**Prompt**. The full set of entries has to be output exactly.

:: Extracted material ::

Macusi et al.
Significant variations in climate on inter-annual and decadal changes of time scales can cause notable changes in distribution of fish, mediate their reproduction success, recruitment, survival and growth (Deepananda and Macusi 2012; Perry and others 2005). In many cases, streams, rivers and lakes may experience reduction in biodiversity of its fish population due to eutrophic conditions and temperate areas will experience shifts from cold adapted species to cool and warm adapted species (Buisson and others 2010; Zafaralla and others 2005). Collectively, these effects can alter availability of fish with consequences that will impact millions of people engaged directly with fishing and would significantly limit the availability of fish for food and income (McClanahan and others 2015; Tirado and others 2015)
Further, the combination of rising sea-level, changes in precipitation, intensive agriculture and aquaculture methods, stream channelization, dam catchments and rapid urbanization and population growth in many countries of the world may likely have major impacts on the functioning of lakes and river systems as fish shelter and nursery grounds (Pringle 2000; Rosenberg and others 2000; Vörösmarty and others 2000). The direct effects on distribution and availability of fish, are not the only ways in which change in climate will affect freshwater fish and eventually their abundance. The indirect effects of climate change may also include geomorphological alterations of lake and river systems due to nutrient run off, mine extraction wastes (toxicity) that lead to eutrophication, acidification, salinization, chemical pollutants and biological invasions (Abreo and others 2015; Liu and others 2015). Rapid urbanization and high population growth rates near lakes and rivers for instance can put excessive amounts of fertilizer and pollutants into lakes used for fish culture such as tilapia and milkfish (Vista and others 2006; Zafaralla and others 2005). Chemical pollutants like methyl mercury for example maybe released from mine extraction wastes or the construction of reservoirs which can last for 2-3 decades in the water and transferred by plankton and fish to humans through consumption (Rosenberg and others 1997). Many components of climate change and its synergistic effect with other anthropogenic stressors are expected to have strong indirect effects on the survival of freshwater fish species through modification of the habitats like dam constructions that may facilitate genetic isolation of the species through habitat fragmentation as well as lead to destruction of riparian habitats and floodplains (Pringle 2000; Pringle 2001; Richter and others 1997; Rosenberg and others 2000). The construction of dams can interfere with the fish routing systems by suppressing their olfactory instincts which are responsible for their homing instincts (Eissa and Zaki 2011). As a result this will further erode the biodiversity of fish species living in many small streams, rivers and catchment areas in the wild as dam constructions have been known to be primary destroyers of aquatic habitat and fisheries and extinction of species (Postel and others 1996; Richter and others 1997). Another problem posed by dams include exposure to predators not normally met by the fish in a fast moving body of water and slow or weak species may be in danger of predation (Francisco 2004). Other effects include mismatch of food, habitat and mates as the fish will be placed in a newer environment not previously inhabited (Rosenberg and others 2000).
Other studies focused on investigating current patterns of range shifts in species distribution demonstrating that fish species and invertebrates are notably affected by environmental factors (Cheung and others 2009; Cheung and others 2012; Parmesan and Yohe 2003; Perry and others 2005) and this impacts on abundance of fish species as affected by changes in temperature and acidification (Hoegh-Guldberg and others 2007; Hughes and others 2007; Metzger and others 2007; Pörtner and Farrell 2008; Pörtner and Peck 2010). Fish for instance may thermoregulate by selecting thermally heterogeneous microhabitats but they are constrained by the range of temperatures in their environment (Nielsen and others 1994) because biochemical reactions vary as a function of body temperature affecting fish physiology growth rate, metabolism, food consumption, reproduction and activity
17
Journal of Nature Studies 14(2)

:::

**The completed task**.
Macusi et al.
Significant variations in climate on inter-annual and decadal changes of time scales can cause notable changes in distribution of fish, mediate their reproduction success, recruitment, survival and growth (Deepananda and Macusi 2012; Perry and others 2005). In many cases, streams, rivers and lakes may experience reduction in biodiversity of its fish population due to eutrophic conditions and temperate areas will experience shifts from cold adapted species to cool and warm adapted species (Buisson and others 2010; Zafaralla and others 2005). Collectively, these effects can alter availability of fish with consequences that will impact millions of people engaged directly with fishing and would significantly limit the availability of fish for food and income (McClanahan and others 2015; Tirado and others 2015)
Further, the combination of rising sea-level, changes in precipitation, intensive agriculture and aquaculture methods, stream channelization, dam catchments and rapid urbanization and population growth in many countries of the world may likely have major impacts on the functioning of lakes and river systems as fish shelter and nursery grounds (Pringle 2000; Rosenberg and others 2000; Vörösmarty and others 2000). The direct effects on distribution and availability of fish, are not the only ways in which change in climate will affect freshwater fish and eventually their abundance. The indirect effects of climate change may also include geomorphological alterations of lake and river systems due to nutrient run off, mine extraction wastes (toxicity) that lead to eutrophication, acidification, salinization, chemical pollutants and biological invasions (Abreo and others 2015; Liu and others 2015). Rapid urbanization and high population growth rates near lakes and rivers for instance can put excessive amounts of fertilizer and pollutants into lakes used for fish culture such as tilapia and milkfish (Vista and others 2006; Zafaralla and others 2005). Chemical pollutants like methyl mercury for example maybe released from mine extraction wastes or the construction of reservoirs which can last for 2-3 decades in the water and transferred by plankton and fish to humans through consumption (Rosenberg and others 1997). Many components of climate change and its synergistic effect with other anthropogenic stressors are expected to have strong indirect effects on the survival of freshwater fish species through modification of the habitats like dam constructions that may facilitate genetic isolation of the species through habitat fragmentation as well as lead to destruction of riparian habitats and floodplains (Pringle 2000; Pringle 2001; Richter and others 1997; Rosenberg and others 2000). The construction of dams can interfere with the fish routing systems by suppressing their olfactory instincts which are responsible for their homing instincts (Eissa and Zaki 2011). As a result this will further erode the biodiversity of fish species living in many small streams, rivers and catchment areas in the wild as dam constructions have been known to be primary destroyers of aquatic habitat and fisheries and extinction of species (Postel and others 1996; Richter and others 1997). Another problem posed by dams include exposure to predators not normally met by the fish in a fast moving body of water and slow or weak species may be in danger of predation (Francisco 2004). Other effects include mismatch of food, habitat and mates as the fish will be placed in a newer environment not previously inhabited (Rosenberg and others 2000).
Other studies focused on investigating current patterns of range shifts in species distribution demonstrating that fish species and invertebrates are notably affected by environmental factors (Cheung and others 2009; Cheung and others 2012; Parmesan and Yohe 2003; Perry and others 2005) and this impacts on abundance of fish species as affected by changes in temperature and acidification (Hoegh-Guldberg and others 2007; Hughes and others 2007; Metzger and others 2007; Pörtner and Farrell 2008; Pörtner and Peck 2010). Fish for instance may thermoregulate by selecting thermally heterogeneous microhabitats but they are constrained by the range of temperatures in their environment (Nielsen and others 1994) because biochemical reactions vary as a function of body temperature affecting fish physiology growth rate, metabolism, food consumption, reproduction and activity
17
Journal of Nature Studies 14(2)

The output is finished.